— About this exercise —
The entries that follow should be duplicated in full, without a single alteration.

— Dataset entries —
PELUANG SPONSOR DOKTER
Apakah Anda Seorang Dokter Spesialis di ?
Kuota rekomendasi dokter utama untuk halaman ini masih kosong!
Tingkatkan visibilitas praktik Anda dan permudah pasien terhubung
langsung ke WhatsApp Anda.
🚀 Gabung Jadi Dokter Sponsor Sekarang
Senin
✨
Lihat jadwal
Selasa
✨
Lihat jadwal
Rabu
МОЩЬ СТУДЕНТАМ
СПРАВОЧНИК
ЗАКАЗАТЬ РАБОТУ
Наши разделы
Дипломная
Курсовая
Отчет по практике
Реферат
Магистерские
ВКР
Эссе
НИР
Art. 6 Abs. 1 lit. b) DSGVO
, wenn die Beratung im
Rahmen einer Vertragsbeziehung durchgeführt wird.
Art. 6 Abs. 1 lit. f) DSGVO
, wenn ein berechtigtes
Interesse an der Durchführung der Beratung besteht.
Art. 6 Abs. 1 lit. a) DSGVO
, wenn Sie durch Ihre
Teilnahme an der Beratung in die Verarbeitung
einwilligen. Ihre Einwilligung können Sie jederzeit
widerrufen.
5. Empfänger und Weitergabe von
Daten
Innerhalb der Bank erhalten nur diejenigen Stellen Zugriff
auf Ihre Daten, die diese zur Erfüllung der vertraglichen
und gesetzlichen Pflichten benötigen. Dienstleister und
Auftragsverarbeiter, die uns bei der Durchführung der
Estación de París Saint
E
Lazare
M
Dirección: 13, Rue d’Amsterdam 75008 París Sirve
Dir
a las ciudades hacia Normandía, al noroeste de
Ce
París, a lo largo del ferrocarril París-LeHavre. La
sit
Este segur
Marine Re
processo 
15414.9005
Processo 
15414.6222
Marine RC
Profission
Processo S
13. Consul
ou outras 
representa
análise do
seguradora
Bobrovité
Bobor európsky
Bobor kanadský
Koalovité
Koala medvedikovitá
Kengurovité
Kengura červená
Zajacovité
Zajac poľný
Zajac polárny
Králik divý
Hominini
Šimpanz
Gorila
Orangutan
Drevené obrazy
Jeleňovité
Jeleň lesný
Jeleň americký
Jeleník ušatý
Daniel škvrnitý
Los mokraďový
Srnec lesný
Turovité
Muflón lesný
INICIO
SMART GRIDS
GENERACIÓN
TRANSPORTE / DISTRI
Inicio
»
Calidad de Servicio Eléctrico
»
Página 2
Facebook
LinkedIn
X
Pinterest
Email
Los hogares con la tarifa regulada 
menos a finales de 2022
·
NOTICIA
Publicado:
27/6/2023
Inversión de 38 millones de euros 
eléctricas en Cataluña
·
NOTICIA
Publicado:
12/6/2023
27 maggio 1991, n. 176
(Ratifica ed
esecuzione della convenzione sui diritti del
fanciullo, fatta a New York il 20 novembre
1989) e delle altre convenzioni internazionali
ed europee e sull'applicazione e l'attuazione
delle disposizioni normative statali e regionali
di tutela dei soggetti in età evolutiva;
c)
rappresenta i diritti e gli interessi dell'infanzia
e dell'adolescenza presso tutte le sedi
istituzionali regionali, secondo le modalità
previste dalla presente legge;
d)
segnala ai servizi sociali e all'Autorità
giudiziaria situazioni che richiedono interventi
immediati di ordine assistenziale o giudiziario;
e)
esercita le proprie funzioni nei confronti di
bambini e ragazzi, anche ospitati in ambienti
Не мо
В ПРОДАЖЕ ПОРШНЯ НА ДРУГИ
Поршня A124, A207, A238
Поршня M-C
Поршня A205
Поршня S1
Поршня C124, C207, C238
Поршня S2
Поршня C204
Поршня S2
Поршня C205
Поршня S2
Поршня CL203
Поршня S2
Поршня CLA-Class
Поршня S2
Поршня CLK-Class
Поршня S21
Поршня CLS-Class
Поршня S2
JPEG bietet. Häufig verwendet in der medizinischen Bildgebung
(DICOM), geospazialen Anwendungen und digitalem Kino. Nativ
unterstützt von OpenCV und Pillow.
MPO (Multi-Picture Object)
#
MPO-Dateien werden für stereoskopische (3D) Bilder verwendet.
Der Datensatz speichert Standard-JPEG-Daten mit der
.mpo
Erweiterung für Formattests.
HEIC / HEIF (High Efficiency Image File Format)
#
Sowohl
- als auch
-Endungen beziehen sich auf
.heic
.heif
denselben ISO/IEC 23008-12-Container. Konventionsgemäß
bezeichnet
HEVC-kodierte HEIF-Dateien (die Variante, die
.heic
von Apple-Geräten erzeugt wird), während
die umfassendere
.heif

— Solution —
PELUANG SPONSOR DOKTER
Apakah Anda Seorang Dokter Spesialis di ?
Kuota rekomendasi dokter utama untuk halaman ini masih kosong!
Tingkatkan visibilitas praktik Anda dan permudah pasien terhubung
langsung ke WhatsApp Anda.
🚀 Gabung Jadi Dokter Sponsor Sekarang
Senin
✨
Lihat jadwal
Selasa
✨
Lihat jadwal
Rabu
МОЩЬ СТУДЕНТАМ
СПРАВОЧНИК
ЗАКАЗАТЬ РАБОТУ
Наши разделы
Дипломная
Курсовая
Отчет по практике
Реферат
Магистерские
ВКР
Эссе
НИР
Art. 6 Abs. 1 lit. b) DSGVO
, wenn die Beratung im
Rahmen einer Vertragsbeziehung durchgeführt wird.
Art. 6 Abs. 1 lit. f) DSGVO
, wenn ein berechtigtes
Interesse an der Durchführung der Beratung besteht.
Art. 6 Abs. 1 lit. a) DSGVO
, wenn Sie durch Ihre
Teilnahme an der Beratung in die Verarbeitung
einwilligen. Ihre Einwilligung können Sie jederzeit
widerrufen.
5. Empfänger und Weitergabe von
Daten
Innerhalb der Bank erhalten nur diejenigen Stellen Zugriff
auf Ihre Daten, die diese zur Erfüllung der vertraglichen
und gesetzlichen Pflichten benötigen. Dienstleister und
Auftragsverarbeiter, die uns bei der Durchführung der
Estación de París Saint
E
Lazare
M
Dirección: 13, Rue d’Amsterdam 75008 París Sirve
Dir
a las ciudades hacia Normandía, al noroeste de
Ce
París, a lo largo del ferrocarril París-LeHavre. La
sit
Este segur
Marine Re
processo 
15414.9005
Processo 
15414.6222
Marine RC
Profission
Processo S
13. Consul
ou outras 
representa
análise do
seguradora
Bobrovité
Bobor európsky
Bobor kanadský
Koalovité
Koala medvedikovitá
Kengurovité
Kengura červená
Zajacovité
Zajac poľný
Zajac polárny
Králik divý
Hominini
Šimpanz
Gorila
Orangutan
Drevené obrazy
Jeleňovité
Jeleň lesný
Jeleň americký
Jeleník ušatý
Daniel škvrnitý
Los mokraďový
Srnec lesný
Turovité
Muflón lesný
INICIO
SMART GRIDS
GENERACIÓN
TRANSPORTE / DISTRI
Inicio
»
Calidad de Servicio Eléctrico
»
Página 2
Facebook
LinkedIn
X
Pinterest
Email
Los hogares con la tarifa regulada 
menos a finales de 2022
·
NOTICIA
Publicado:
27/6/2023
Inversión de 38 millones de euros 
eléctricas en Cataluña
·
NOTICIA
Publicado:
12/6/2023
27 maggio 1991, n. 176
(Ratifica ed
esecuzione della convenzione sui diritti del
fanciullo, fatta a New York il 20 novembre
1989) e delle altre convenzioni internazionali
ed europee e sull'applicazione e l'attuazione
delle disposizioni normative statali e regionali
di tutela dei soggetti in età evolutiva;
c)
rappresenta i diritti e gli interessi dell'infanzia
e dell'adolescenza presso tutte le sedi
istituzionali regionali, secondo le modalità
previste dalla presente legge;
d)
segnala ai servizi sociali e all'Autorità
giudiziaria situazioni che richiedono interventi
immediati di ordine assistenziale o giudiziario;
e)
esercita le proprie funzioni nei confronti di
bambini e ragazzi, anche ospitati in ambienti
Не мо
В ПРОДАЖЕ ПОРШНЯ НА ДРУГИ
Поршня A124, A207, A238
Поршня M-C
Поршня A205
Поршня S1
Поршня C124, C207, C238
Поршня S2
Поршня C204
Поршня S2
Поршня C205
Поршня S2
Поршня CL203
Поршня S2
Поршня CLA-Class
Поршня S2
Поршня CLK-Class
Поршня S21
Поршня CLS-Class
Поршня S2
JPEG bietet. Häufig verwendet in der medizinischen Bildgebung
(DICOM), geospazialen Anwendungen und digitalem Kino. Nativ
unterstützt von OpenCV und Pillow.
MPO (Multi-Picture Object)
#
MPO-Dateien werden für stereoskopische (3D) Bilder verwendet.
Der Datensatz speichert Standard-JPEG-Daten mit der
.mpo
Erweiterung für Formattests.
HEIC / HEIF (High Efficiency Image File Format)
#
Sowohl
- als auch
-Endungen beziehen sich auf
.heic
.heif
denselben ISO/IEC 23008-12-Container. Konventionsgemäß
bezeichnet
HEVC-kodierte HEIF-Dateien (die Variante, die
.heic
von Apple-Geräten erzeugt wird), während
die umfassendere
.heif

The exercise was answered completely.